Private corporations by contrast sell their products only if people want to buy them. There is no element of compulsion. So if anything they should be held to lower standards of risk-management than public bodies: the markets can price in reputation or lack of it. Caveat emptor.

The basic point is simple. Every day all organisations big and small, public and private, need to weigh up costs against benefits. It’s the main thing any organisation does. 

Populist yahooing about moral lapses on the part of corporations - even in the FT which might be thought to operate to a higher intellectual standard - is primitive and harmful. It creates a climate in which people think even more stupidly about risk management than they otherwise might do, and encourages them to default to statist interpretations of risk that in fact are fatal to far more people.

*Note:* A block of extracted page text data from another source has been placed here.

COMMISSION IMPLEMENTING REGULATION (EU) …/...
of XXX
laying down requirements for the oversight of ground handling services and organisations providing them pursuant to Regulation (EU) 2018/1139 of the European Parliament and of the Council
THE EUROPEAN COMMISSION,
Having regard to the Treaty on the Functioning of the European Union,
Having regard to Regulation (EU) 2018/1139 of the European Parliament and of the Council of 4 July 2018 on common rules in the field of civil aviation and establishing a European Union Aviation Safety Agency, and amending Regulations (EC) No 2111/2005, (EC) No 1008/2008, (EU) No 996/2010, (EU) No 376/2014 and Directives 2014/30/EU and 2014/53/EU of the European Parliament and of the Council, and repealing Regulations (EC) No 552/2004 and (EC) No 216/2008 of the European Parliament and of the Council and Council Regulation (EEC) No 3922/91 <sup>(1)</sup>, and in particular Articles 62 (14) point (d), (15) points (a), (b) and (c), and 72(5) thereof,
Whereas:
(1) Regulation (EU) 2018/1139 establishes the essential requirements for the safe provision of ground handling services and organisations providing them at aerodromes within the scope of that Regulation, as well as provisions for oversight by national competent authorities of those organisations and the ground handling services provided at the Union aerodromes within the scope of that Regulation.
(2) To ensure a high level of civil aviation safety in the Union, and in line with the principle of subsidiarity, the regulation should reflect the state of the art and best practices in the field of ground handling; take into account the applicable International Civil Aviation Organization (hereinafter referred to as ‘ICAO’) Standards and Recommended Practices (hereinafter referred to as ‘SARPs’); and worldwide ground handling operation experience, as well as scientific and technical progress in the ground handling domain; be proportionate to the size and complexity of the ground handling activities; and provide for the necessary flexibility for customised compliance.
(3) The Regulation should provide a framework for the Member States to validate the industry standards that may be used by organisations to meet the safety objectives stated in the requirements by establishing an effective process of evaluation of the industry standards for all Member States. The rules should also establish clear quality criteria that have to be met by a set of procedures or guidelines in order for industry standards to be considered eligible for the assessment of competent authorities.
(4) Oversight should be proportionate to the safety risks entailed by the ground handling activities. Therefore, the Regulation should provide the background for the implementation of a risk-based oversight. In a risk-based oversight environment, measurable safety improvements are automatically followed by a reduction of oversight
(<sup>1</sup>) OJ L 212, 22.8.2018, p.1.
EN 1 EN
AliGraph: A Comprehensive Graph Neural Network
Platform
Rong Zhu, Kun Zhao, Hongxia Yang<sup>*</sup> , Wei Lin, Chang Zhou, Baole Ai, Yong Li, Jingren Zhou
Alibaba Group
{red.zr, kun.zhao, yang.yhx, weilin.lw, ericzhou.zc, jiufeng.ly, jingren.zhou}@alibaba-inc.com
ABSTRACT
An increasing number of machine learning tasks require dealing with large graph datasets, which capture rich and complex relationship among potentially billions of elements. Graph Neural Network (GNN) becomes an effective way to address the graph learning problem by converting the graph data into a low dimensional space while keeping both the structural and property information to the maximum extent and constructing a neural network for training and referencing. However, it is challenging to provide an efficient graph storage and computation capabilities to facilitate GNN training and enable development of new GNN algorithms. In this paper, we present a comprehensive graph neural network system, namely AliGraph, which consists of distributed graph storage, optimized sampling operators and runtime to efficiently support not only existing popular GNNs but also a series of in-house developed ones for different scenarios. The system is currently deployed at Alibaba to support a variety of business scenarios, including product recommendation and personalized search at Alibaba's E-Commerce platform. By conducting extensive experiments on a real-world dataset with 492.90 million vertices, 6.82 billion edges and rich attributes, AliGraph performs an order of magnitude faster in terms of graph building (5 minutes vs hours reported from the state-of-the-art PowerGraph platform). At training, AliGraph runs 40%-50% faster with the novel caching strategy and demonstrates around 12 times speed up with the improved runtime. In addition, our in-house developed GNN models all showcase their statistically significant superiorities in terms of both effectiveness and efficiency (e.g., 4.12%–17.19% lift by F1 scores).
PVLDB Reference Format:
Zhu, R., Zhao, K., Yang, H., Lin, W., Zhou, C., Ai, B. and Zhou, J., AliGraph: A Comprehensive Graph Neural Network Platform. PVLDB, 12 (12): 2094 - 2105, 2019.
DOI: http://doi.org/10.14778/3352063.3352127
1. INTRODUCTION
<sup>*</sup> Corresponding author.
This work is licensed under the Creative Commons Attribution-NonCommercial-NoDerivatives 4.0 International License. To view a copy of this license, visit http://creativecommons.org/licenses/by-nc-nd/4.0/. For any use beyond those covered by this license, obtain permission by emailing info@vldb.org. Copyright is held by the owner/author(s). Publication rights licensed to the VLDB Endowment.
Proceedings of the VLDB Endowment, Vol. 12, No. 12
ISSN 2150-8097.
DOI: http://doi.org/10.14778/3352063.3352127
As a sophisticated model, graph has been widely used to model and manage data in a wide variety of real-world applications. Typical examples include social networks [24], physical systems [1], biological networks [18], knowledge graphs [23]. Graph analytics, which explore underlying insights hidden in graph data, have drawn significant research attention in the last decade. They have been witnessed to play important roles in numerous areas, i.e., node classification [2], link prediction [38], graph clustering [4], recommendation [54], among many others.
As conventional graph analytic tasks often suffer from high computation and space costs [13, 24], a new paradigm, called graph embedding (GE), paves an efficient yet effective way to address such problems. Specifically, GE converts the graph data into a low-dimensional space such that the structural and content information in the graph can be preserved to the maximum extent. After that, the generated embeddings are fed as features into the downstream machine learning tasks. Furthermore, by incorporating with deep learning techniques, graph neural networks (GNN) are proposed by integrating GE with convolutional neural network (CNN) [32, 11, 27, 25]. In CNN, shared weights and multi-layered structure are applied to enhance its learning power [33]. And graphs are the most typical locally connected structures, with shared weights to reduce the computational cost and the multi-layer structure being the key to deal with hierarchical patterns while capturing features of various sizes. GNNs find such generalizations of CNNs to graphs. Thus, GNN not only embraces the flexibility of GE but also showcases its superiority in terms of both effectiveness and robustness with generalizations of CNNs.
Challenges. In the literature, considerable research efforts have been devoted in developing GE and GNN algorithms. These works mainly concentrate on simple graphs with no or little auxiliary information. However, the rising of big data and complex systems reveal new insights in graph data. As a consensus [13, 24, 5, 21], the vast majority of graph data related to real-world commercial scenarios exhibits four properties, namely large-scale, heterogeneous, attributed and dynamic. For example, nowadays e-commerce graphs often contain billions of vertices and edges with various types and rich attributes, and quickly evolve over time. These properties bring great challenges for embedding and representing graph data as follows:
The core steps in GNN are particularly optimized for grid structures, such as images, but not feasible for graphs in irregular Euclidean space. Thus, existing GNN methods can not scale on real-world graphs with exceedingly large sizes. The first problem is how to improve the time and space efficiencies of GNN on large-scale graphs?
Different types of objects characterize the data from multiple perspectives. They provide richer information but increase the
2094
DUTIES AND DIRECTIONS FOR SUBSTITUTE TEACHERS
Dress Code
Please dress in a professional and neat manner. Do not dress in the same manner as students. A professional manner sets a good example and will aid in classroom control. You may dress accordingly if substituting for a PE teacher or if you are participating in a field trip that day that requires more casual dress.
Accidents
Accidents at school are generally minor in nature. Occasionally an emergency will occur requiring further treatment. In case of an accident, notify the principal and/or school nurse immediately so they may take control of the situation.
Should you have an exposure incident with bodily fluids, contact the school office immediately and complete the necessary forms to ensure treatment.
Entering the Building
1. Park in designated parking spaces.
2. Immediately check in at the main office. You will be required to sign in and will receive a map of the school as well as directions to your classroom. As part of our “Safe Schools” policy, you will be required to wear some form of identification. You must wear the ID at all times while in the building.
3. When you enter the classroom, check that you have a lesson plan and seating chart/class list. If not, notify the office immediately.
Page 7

The Ford motor company concluded - using statistical cost-benefit guidelines set up by national regulators - that if ‘only’ 180 people a year died because of exploding petrol tanks the cheaper design would be worth it. The NHS every week kills far more people than that through negligence or through rationing and other procedures that deny timely treatment to patients urgently needing it.

Does that mean that those who decide our health policies are “beyond parody and contempt”? No. They have to make tough choices. But so do private companies.

That’s not ‘unacceptable’ or ‘detestable’ or whatever other word you’ve found in the Thesaurus for expressing today’s example of synthetic chattering-class indignation. It’s essential. It’s what makes human progress possible.